> To do:
Every line below that holds the string "submitted" should be copied out.
╭─ Data records
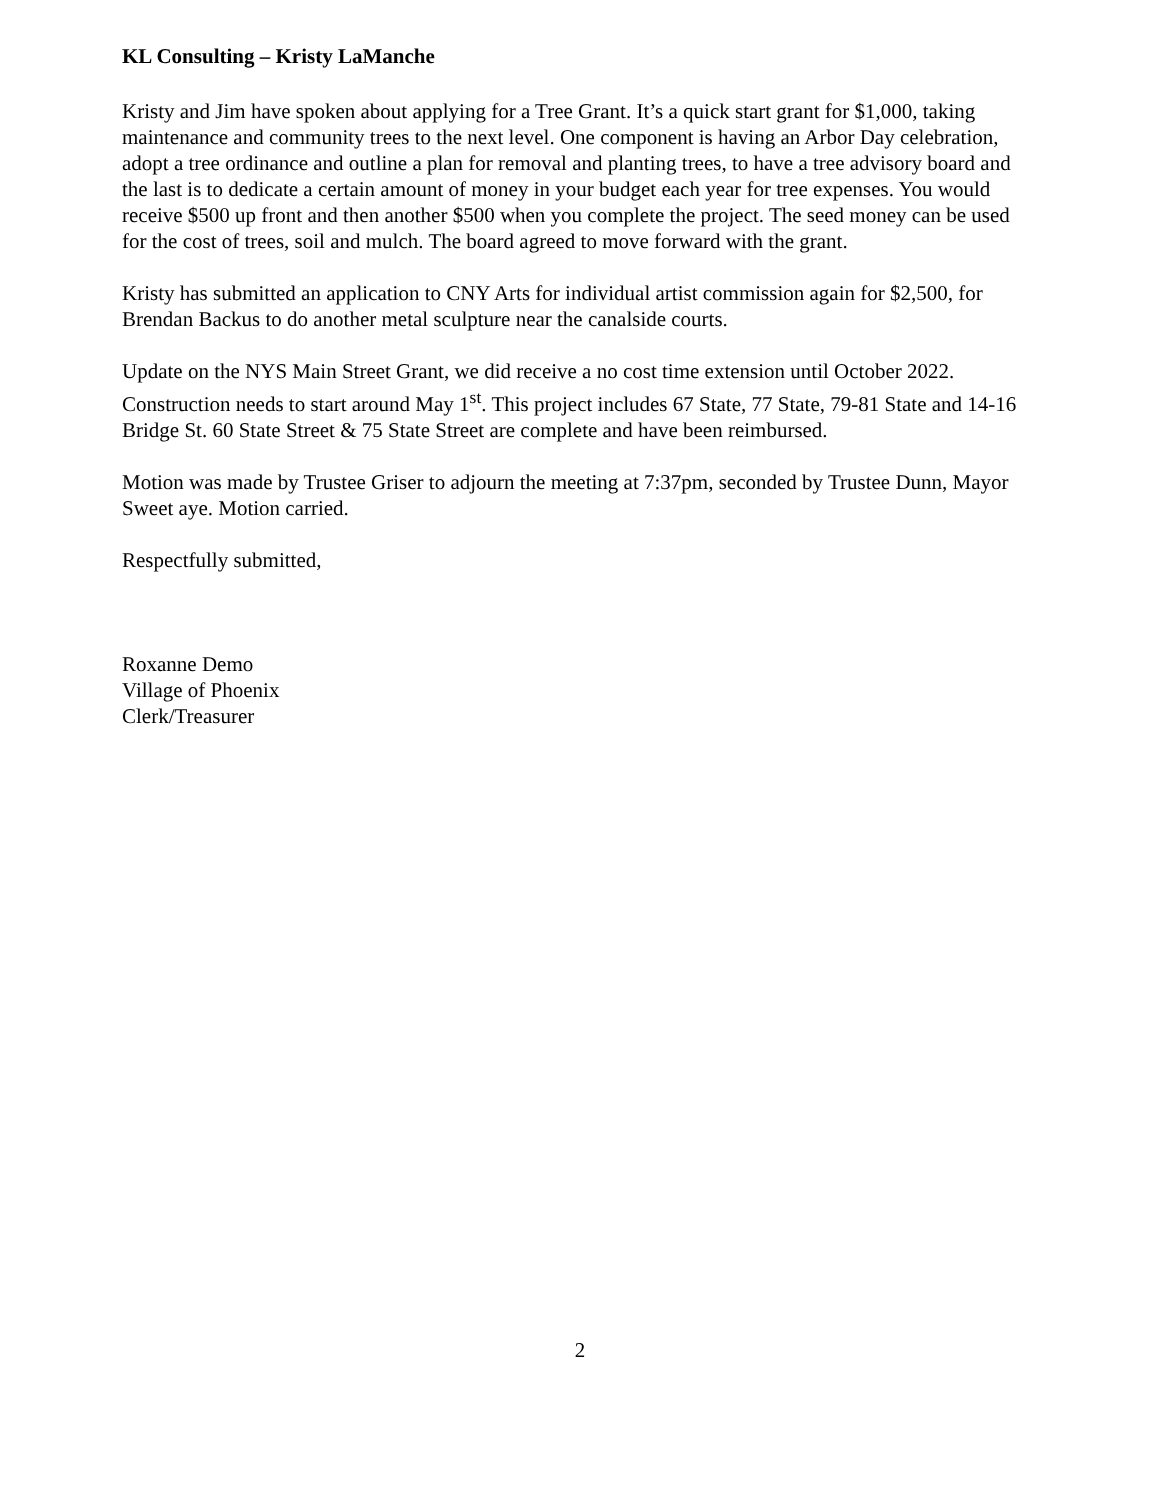KL Consulting – Kristy LaManche
Kristy and Jim have spoken about applying for a Tree Grant. It’s a quick start grant for $1,000, taking maintenance and community trees to the next level. One component is having an Arbor Day celebration, adopt a tree ordinance and outline a plan for removal and planting trees, to have a tree advisory board and the last is to dedicate a certain amount of money in your budget each year for tree expenses. You would receive $500 up front and then another $500 when you complete the project. The seed money can be used for the cost of trees, soil and mulch. The board agreed to move forward with the grant.
Kristy has submitted an application to CNY Arts for individual artist commission again for $2,500, for Brendan Backus to do another metal sculpture near the canalside courts.
Update on the NYS Main Street Grant, we did receive a no cost time extension until October 2022. Construction needs to start around May 1<sup>st</sup>. This project includes 67 State, 77 State, 79-81 State and 14-16 Bridge St. 60 State Street & 75 State Street are complete and have been reimbursed.
Motion was made by Trustee Griser to adjourn the meeting at 7:37pm, seconded by Trustee Dunn, Mayor Sweet aye. Motion carried.
Respectfully submitted,
Roxanne Demo
Village of Phoenix
Clerk/Treasurer
2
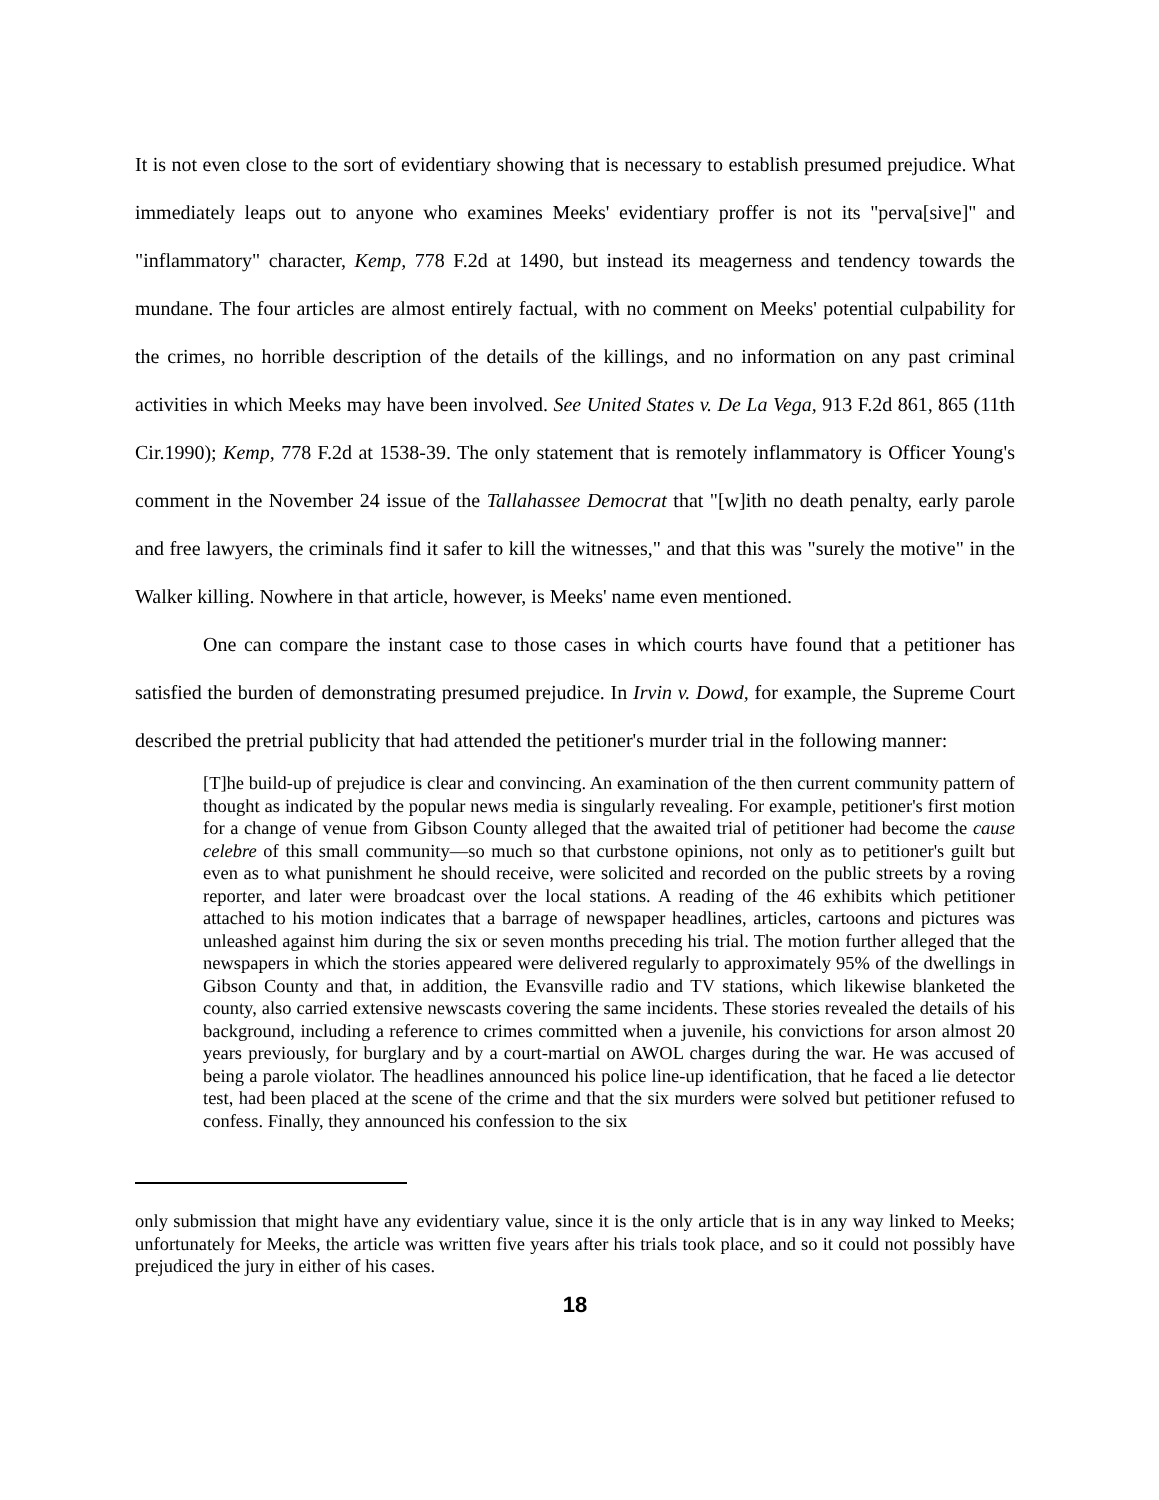It is not even close to the sort of evidentiary showing that is necessary to establish presumed prejudice. What immediately leaps out to anyone who examines Meeks' evidentiary proffer is not its "perva[sive]" and "inflammatory" character, Kemp, 778 F.2d at 1490, but instead its meagerness and tendency towards the mundane. The four articles are almost entirely factual, with no comment on Meeks' potential culpability for the crimes, no horrible description of the details of the killings, and no information on any past criminal activities in which Meeks may have been involved. See United States v. De La Vega, 913 F.2d 861, 865 (11th Cir.1990); Kemp, 778 F.2d at 1538-39. The only statement that is remotely inflammatory is Officer Young's comment in the November 24 issue of the Tallahassee Democrat that "[w]ith no death penalty, early parole and free lawyers, the criminals find it safer to kill the witnesses," and that this was "surely the motive" in the Walker killing. Nowhere in that article, however, is Meeks' name even mentioned.
One can compare the instant case to those cases in which courts have found that a petitioner has satisfied the burden of demonstrating presumed prejudice. In Irvin v. Dowd, for example, the Supreme Court described the pretrial publicity that had attended the petitioner's murder trial in the following manner:
[T]he build-up of prejudice is clear and convincing. An examination of the then current community pattern of thought as indicated by the popular news media is singularly revealing. For example, petitioner's first motion for a change of venue from Gibson County alleged that the awaited trial of petitioner had become the cause celebre of this small community—so much so that curbstone opinions, not only as to petitioner's guilt but even as to what punishment he should receive, were solicited and recorded on the public streets by a roving reporter, and later were broadcast over the local stations. A reading of the 46 exhibits which petitioner attached to his motion indicates that a barrage of newspaper headlines, articles, cartoons and pictures was unleashed against him during the six or seven months preceding his trial. The motion further alleged that the newspapers in which the stories appeared were delivered regularly to approximately 95% of the dwellings in Gibson County and that, in addition, the Evansville radio and TV stations, which likewise blanketed the county, also carried extensive newscasts covering the same incidents. These stories revealed the details of his background, including a reference to crimes committed when a juvenile, his convictions for arson almost 20 years previously, for burglary and by a court-martial on AWOL charges during the war. He was accused of being a parole violator. The headlines announced his police line-up identification, that he faced a lie detector test, had been placed at the scene of the crime and that the six murders were solved but petitioner refused to confess. Finally, they announced his confession to the six
only submission that might have any evidentiary value, since it is the only article that is in any way linked to Meeks; unfortunately for Meeks, the article was written five years after his trials took place, and so it could not possibly have prejudiced the jury in either of his cases.
18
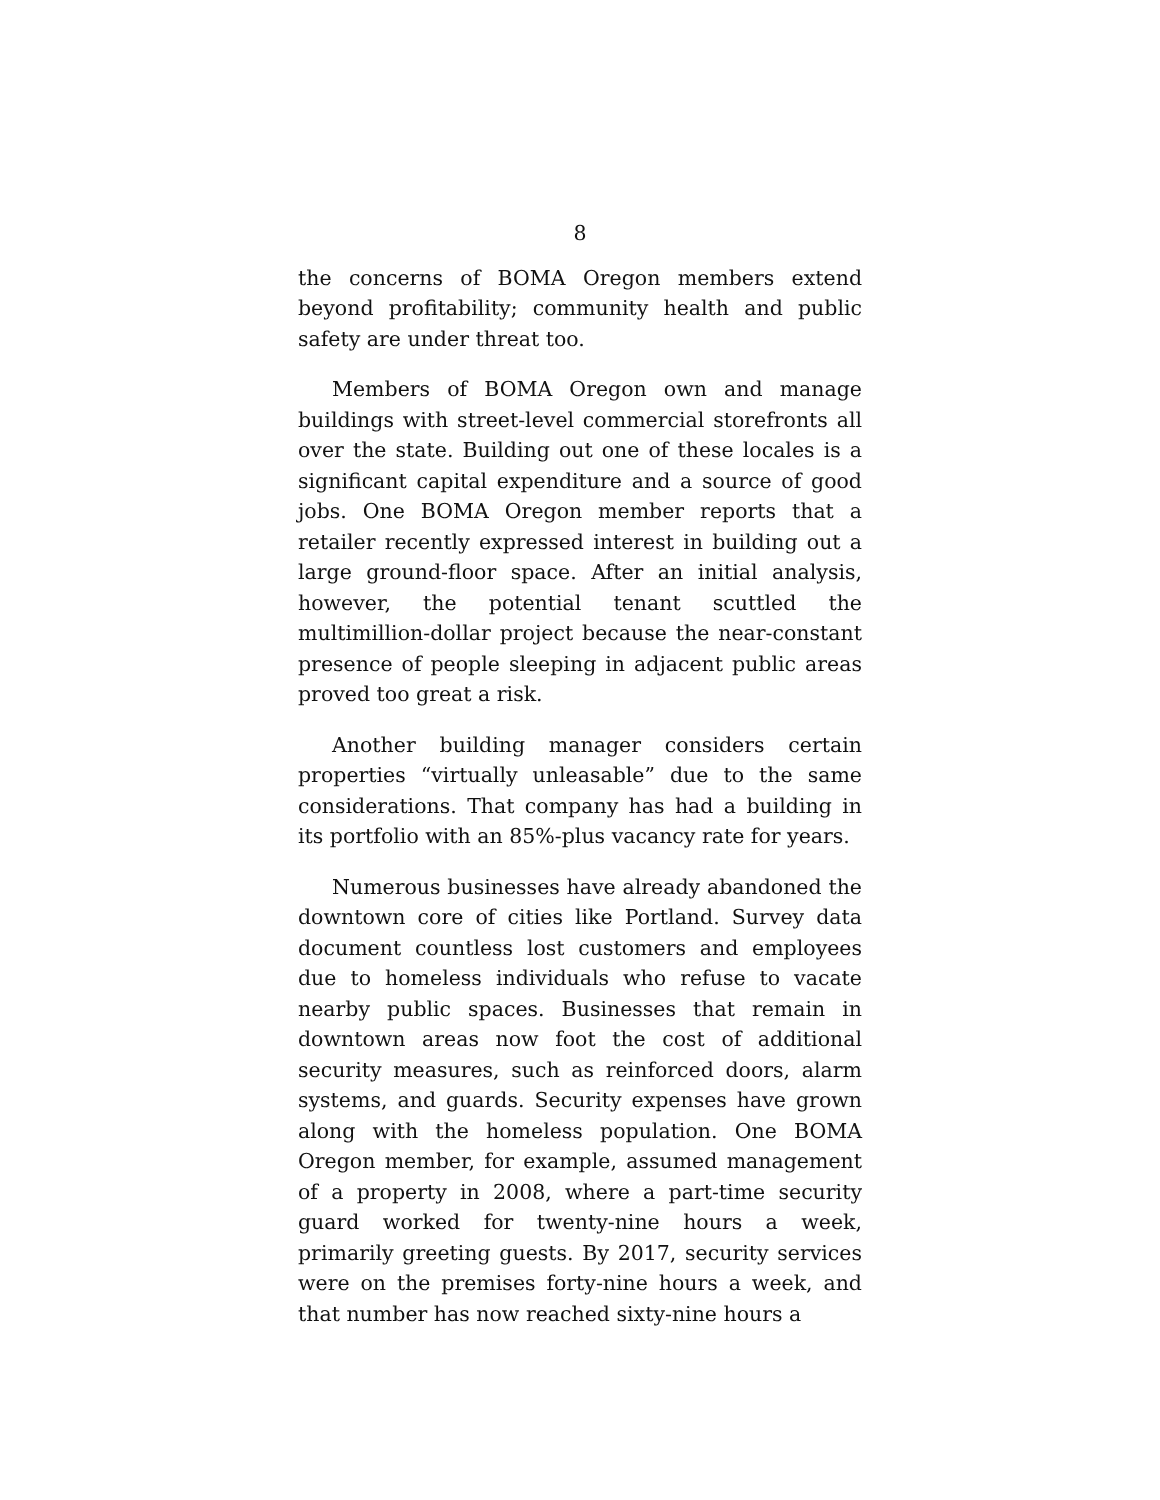8
the concerns of BOMA Oregon members extend beyond profitability; community health and public safety are under threat too.
Members of BOMA Oregon own and manage buildings with street-level commercial storefronts all over the state. Building out one of these locales is a significant capital expenditure and a source of good jobs. One BOMA Oregon member reports that a retailer recently expressed interest in building out a large ground-floor space. After an initial analysis, however, the potential tenant scuttled the multimillion-dollar project because the near-constant presence of people sleeping in adjacent public areas proved too great a risk.
Another building manager considers certain properties “virtually unleasable” due to the same considerations. That company has had a building in its portfolio with an 85%-plus vacancy rate for years.
Numerous businesses have already abandoned the downtown core of cities like Portland. Survey data document countless lost customers and employees due to homeless individuals who refuse to vacate nearby public spaces. Businesses that remain in downtown areas now foot the cost of additional security measures, such as reinforced doors, alarm systems, and guards. Security expenses have grown along with the homeless population. One BOMA Oregon member, for example, assumed management of a property in 2008, where a part-time security guard worked for twenty-nine hours a week, primarily greeting guests. By 2017, security services were on the premises forty-nine hours a week, and that number has now reached sixty-nine hours a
╰─
> Written answer:
Kristy has submitted an application to CNY Arts for individual artist commission again for $2,500, for Brendan Backus to do another metal sculpture near the canalside courts.
Respectfully submitted,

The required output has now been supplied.